Jodi's shot of the sunset on Boundary Peak:

Day Five: French Camp to Bishop

After nearly twelve hours in the tent, we emerged to a 36 degree morning.  I got down to business with the brew, and Jo worked on the tent and starting a fire she'd set the night before.  Previous campers had left firewood--bonus.  We would be among the last of the campers for the season as the campground was set to close Oct. 31st.

Then it was time to push off and enjoy a tremendous drop back into Bishop with very little climbing--boooyah.  Put on the layers and dust off the discs brakes, honey.  It's time for the slalom event.

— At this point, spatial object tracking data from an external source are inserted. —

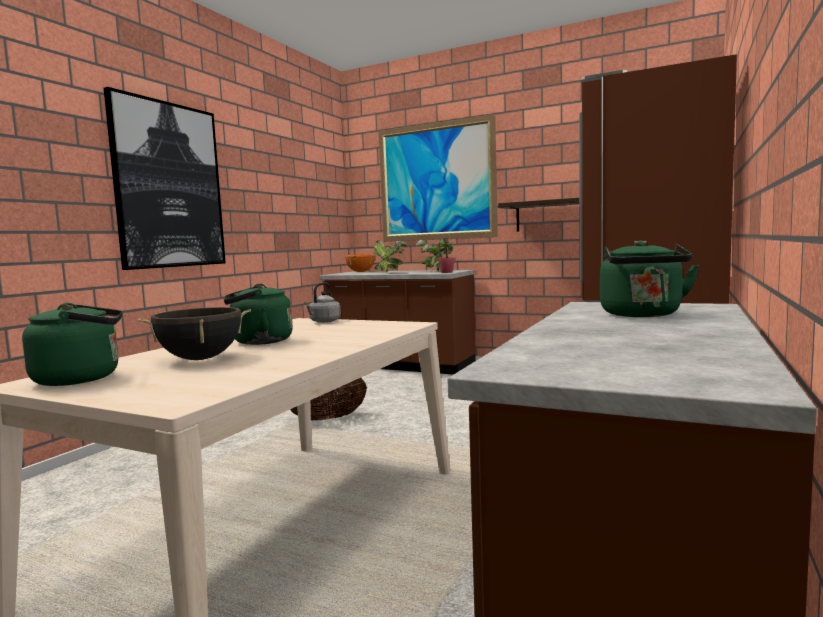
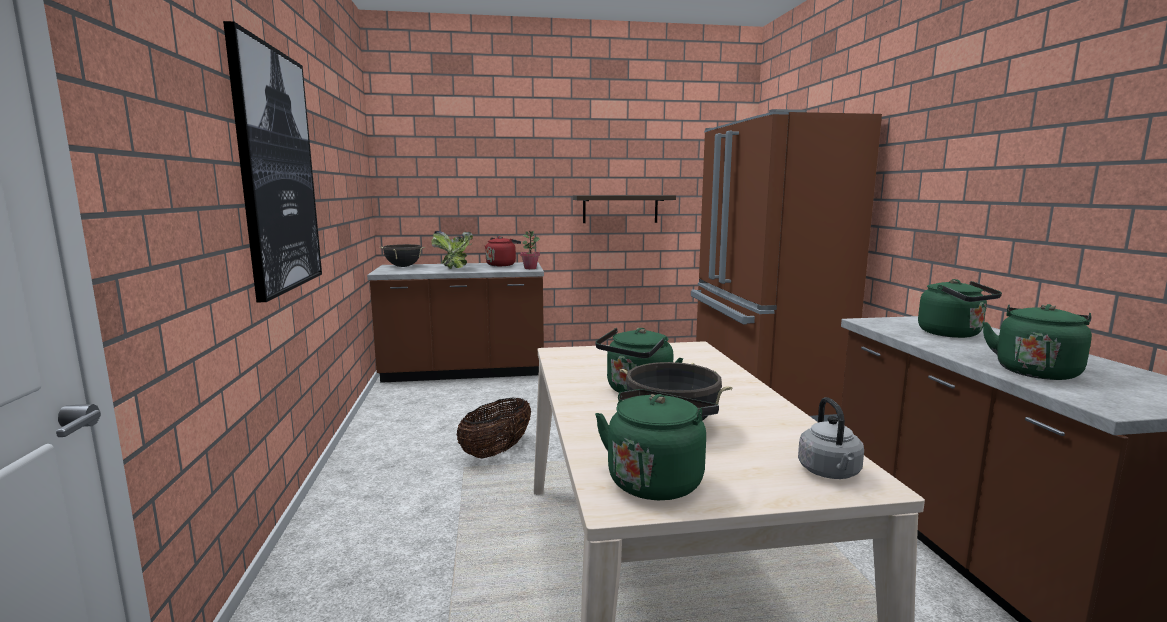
camera: 35 degrees left, 5 degrees up
grey kettle [304,282,341,323] -> grey kettle moved to [798,397,864,479]
orange cooking pot [345,254,376,272] -> black cooking pot [380,244,425,267]
picture [379,114,498,242] -> none
potted plant [416,237,450,271] -> red kettle [485,236,521,266]
none -> green kettle [982,304,1092,380]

Jodi shots from the last day:  This is in the narrows of Lower Rock Creek, the old highway.

Back in the valley:

Home at last:

Riding Conditions/Considerations:

This route is blessed with some of the best cycle touring conditions you will ever find--anywhere.  The shoulders are usually good and often excellent, and the same can be said for the pavement.  Where there isn't much shoulder, the traffic is unbelievably light.  At times we could wait twenty minutes between a single vehicle.  One weirdo coming from the opposite direction did flip us off.  Whoa, dude.  Sorry for you!  Hwy 395 will have the "heaviest" traffic but even that is light by most standards.  Most of the time on this route, you'll feel out there and on your own--rare for paved cycling.  As a contrast, consider the so-called "classic" Oregon coast, what many call a cycle touring dream--not me, however.  According to the Oregon Department of Transportation, State Hwy 1, the coastal highway and touring cyclists' "dream tour," in 2015 averaged a daily--that's every day, folks--traffic load of a low of approx. 21,000 cars to a high of 165,000 cars, depending on location.  The overwhelming majority of those cars are on the road during the day in the summer peak cycling months.  In many places, you can expect thousands and thousands of cars per hour zooming by as you "enjoy" the beautiful Oregon coast.  Gah.  Been there.  Done that.  Won't return.

Like all touring, this loop has its demands.  The climbing is big and remote, so you have to be fit and prepared for fixing any problems that might arise--no bike shops except in Bishop and a long way between services.  Temperatures in the Owen's Valley can be extreme in the summer, frequently topping 100 deg. F.  I suggest doing this route in late spring or the fall when valley temps are in the 70's to low 80's.  As noted, be prepared for sub-freezing nights, but the days will be delightful.

We pedaled in the counterclockwise direction, thinking to get the long, boring stretch out of the way first.  Well, we did, but we suffered, too.  The winds tend to be out of the north, so that long, boring section is likely to be longer and more trying because of it.  I want to do this loop again, but we'll tackle it clockwise.  This has some advantages and drawbacks.  You DO have to battle the huge climb out of Bishop first off, which can be daunting, but it has the benefit of a generally moderate grade and beautiful curving route and a nice stretch along Lower Rock Creek for cooling off and general beauty ogling.  The run from Lee Vining to Benton Hot Springs will be definitely easier with better grades and--dig this--about a thousand feet less climbing!  You'll roll into the hot springs on a screaming downhill with great views.  The last day will be almost all downhill to Bishop and over quickly. 

Oh, and DEFINITELY get reservations at Benton Hot Springs.  We got the last site, and that was for a Monday night.  Plan ahead. 

Gear Talk Corner:

As you can see, we ride a weird rig, and this compounded our challenges quite a bit.  Lighter rigs would make the going easier for sure!  We'll try it on single trikes next time.  One of my favorite pieces of kit was the stove, an Optimus stove featured in the cooking shot above.  The current model is called the Optifuel, and I can't recommend it highly enough.  Key to long distance touring is fuel availability, and this pup burns virtually anything and does very well on unleaded gasoline--cheap and everywhere.  It simmers very well, too.

Well, that's it for this installment of our touring madness.  Get out and get wild.  Life is short.